• [READING PASSAGE]
The wall is not a good place.

And if you run marathons, the wall is the worst place.

It’s why you carbo-stuff in the days before the race, to store more glycogen, which provides energy. When that is gone, the body goes to work eating fat, and eventually it feels like you’re devouring your own muscles.

That’s the wall, most frequently hit about 18 to 20 miles into a marathon. The rest of the journey can be extraordinarily painful.

So it’s not uncommon for runners to say you feel like you’re dying, an unfortunate choice of words probably used by some participants of the Boston Marathon only minutes before three people were killed and nearly 180 injured in a terrorist attack Monday.

As brutal as a marathon can be, it is incredibly satisfying to finish, the Mount Everest of running for amateurs.

In Boston, it is a holiday. It is Patriots’ Day. It’s a family day, when families gather to cheer on their children, siblings and parents in one of Boston’s most cherished events.

And for hundreds of families affected by Monday’s terror, life will never be the same, as lives and limbs have been lost, emotional and physical pain destined to last forever.

One family has been literally torn to shreds. If reports are accurate, 8-year-old Martin Richard is dead, his mother, Denise, is in critical condition with a brain injury, his sister lost a leg, and they were all there with another child, a boy, to watch their father, Bill, complete the race.

A conflicting report Tuesday out of Boston said Bill Richard did not run and that the family was simply together enjoying the day. Either way, that will never happen again.

A family in ruins only because they wanted to spend a holiday as a family, living and laughing and holding hands.

“He was a great little kid, full of life,’’ a neighbor told The Boston Globe, speaking of young Martin. “Always smiling.’’

“We always played on Fridays,’’ 8-year-old Kaitlyn Lynch told the Globe. “We draw together. We draw sports pictures.”

Flowers and stuffed animals crowded the steps to the family’s home in Dorchester, Mass. Friends lit candles. Strangers stood and wept.

Neighbor Dan Aguilar told the Globe that the Richard family was close, and that Martin and his brother were almost always in the family backyard — regardless of weather — playing soccer, hockey, or baseball.

• [WHAT IS NEEDED] Rewrite the passage of the Boston Marathon piece that opens with "And if you run" and closes with "your own muscles.", substituting "carbohydrate" for "glycogen".

• [INFORMATION SUPPLIED]
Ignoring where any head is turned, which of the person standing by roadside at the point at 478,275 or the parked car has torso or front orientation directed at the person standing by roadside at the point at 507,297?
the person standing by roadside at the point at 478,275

• [REPLY TO THE EXERCISE]
And if you run marathons, the wall is the worst place.

It’s why you carbo-stuff in the days before the race, to store more carbohydrate, which provides energy. When that is gone, the body goes to work eating fat, and eventually it feels like you’re devouring your own muscles.